Justy: Exploring Next, episode 357. Gemini Embedding 2 is interesting because it finally treats the messy stuff people actually have, like screenshots, docs, audio, and video, as one search problem.
Cody: Yeah, and that matters right now because a lot of teams are still duct-taping separate pipelines together. One index for text, one for images, maybe a whole different thing for video, and then the retrieval quality gets weird fast.
Justy: Right. The user story is basically, I need to find the thing in the folder, but the thing might be a slide deck, a screen recording, or a PDF someone exported badly.
Cody: Exactly. Gemini Embedding 2 is the first embedding model in the Gemini API that maps text, images, video, audio, and documents into a single embedding space, and it supports over 100 languages. That single space is the whole trick.
Justy: And they’re not hand-waving the input limits either. It can take up to 8,192 text tokens, six images, 120 seconds of video, 180 seconds of audio, and six pages of PDFs in one call.
Cody: The more interesting bit is interleaved inputs.
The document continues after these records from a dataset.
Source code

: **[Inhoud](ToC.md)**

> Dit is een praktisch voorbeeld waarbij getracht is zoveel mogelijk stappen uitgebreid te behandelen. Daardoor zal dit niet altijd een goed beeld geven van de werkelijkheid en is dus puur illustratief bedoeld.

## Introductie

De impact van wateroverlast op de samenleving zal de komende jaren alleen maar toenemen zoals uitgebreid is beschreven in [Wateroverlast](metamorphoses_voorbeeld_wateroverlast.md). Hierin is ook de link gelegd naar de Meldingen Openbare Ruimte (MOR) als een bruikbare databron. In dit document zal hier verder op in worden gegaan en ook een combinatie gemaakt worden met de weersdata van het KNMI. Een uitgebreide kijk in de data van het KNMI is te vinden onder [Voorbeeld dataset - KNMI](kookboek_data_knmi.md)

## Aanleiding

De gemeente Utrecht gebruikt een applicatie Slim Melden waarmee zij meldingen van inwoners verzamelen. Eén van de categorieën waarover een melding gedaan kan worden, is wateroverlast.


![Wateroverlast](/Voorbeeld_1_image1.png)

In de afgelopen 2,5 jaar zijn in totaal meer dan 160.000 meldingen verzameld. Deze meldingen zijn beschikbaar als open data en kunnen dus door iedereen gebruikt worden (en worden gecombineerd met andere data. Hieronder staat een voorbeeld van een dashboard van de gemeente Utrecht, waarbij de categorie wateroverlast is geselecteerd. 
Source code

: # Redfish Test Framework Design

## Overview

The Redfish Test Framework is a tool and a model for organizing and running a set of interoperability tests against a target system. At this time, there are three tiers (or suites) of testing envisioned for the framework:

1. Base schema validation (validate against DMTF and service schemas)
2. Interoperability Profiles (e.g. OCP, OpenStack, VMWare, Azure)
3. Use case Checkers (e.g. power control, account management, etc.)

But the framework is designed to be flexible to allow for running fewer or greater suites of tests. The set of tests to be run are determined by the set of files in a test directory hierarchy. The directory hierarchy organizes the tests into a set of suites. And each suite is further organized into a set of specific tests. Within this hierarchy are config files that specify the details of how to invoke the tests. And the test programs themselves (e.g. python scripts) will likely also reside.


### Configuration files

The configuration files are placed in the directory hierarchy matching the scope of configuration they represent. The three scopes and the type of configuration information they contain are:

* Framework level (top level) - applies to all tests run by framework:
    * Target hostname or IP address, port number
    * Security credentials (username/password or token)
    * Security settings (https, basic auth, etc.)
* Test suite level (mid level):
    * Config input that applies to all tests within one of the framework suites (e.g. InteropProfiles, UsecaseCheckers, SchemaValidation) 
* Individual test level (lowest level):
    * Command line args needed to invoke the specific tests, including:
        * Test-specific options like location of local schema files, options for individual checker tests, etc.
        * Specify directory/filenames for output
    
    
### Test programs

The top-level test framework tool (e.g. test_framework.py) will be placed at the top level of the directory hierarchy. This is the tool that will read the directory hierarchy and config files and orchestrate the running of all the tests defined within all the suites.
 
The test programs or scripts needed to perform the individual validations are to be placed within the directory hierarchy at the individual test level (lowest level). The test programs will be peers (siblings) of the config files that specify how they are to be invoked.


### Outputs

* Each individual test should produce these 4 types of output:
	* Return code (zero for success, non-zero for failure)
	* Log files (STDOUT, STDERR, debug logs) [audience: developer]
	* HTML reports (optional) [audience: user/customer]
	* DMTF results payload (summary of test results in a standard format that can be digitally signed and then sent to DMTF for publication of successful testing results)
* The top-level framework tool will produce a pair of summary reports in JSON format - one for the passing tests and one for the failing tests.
So you can send text plus an image together, not just separately, and get one embedding that reflects both. That’s better for real data than pretending modalities live in separate universes.
Justy: That feels like the adoption unlock for product teams. If I’m shipping internal search for a support org or a design team, I don’t want to explain why screenshots are missing from results.
Cody: Yeah, and for agents it gets even more useful. The post calls out agentic retrieval-augmented generation, like scanning hundreds of files to fix a codebase or cross-referencing a pile of PDFs. That’s the kind of task where context gets spread everywhere.
Justy: So the market here is basically anyone with a gross knowledge base. Enterprises, dev tools, maybe media teams too. The barrier is less about wanting it and more about whether you’ve got the data plumbing to feed it cleanly.
Cody: And whether you can evaluate it. Unified embeddings sound neat, but you still need a retrieval benchmark, because if it’s ranking the wrong slide or the wrong clip, the model on top just gets confidently lost.
Justy: Google tries to help with task prefixes too, which I thought was clever. You can shape the embedding for task: question answering, fact checking, code retrieval, or search result.
Cody: Yeah, that’s a nice asymmetric retrieval move. You prefix the query one way and the document another way, like title plus text for the doc side. It’s a small detail, but it usually matters a lot more than people want it to.
Justy: So the model isn’t just making one blob and hoping for the best. It’s nudging the embedding toward the job you actually want it to do.
Cody: Right. The trade-off is you’re adding a little structure and opinion into the pipeline, which is good if it matches your retrieval goal and annoying if your corpus is chaotic. But honestly, chaos is already there.
Justy: [chuckles] Fair. The other practical thing is they mention the Batch API if you want separate embeddings for individual inputs instead of one aggregated vector.
Cody: That’s useful if you’re doing something like index-time processing where each asset gets its own representation. The post says support is coming soon for Agent Platform there, which tells me Google expects people to use this in pipelines, not just toy demos.
Justy: If I were building with this, I’d start with a tiny mixed corpus. A few PDFs, a couple screenshots, maybe one audio clip, and see if one multimodal index actually beats the Frankenstein version I already have.
Cody: That’s the right weekend project. Use the Gemini API `embed_content` call with a text string and an image byte payload, then compare retrieval quality against a text-only baseline. If you want to get fancier, add the task prefixes on both sides and see if recall improves.
Justy: And if you’re on a product team, this is probably the first time multimodal RAG feels less like a research demo and more like something you can hand to users without a giant apology.
Cody: Yeah. Not magical, but a lot less glue code. Which, for once, is the good news.
Justy: That’s enough for today. Exploring Next, episode 357. We’ll be back with more stuff that actually helps you ship, Cody.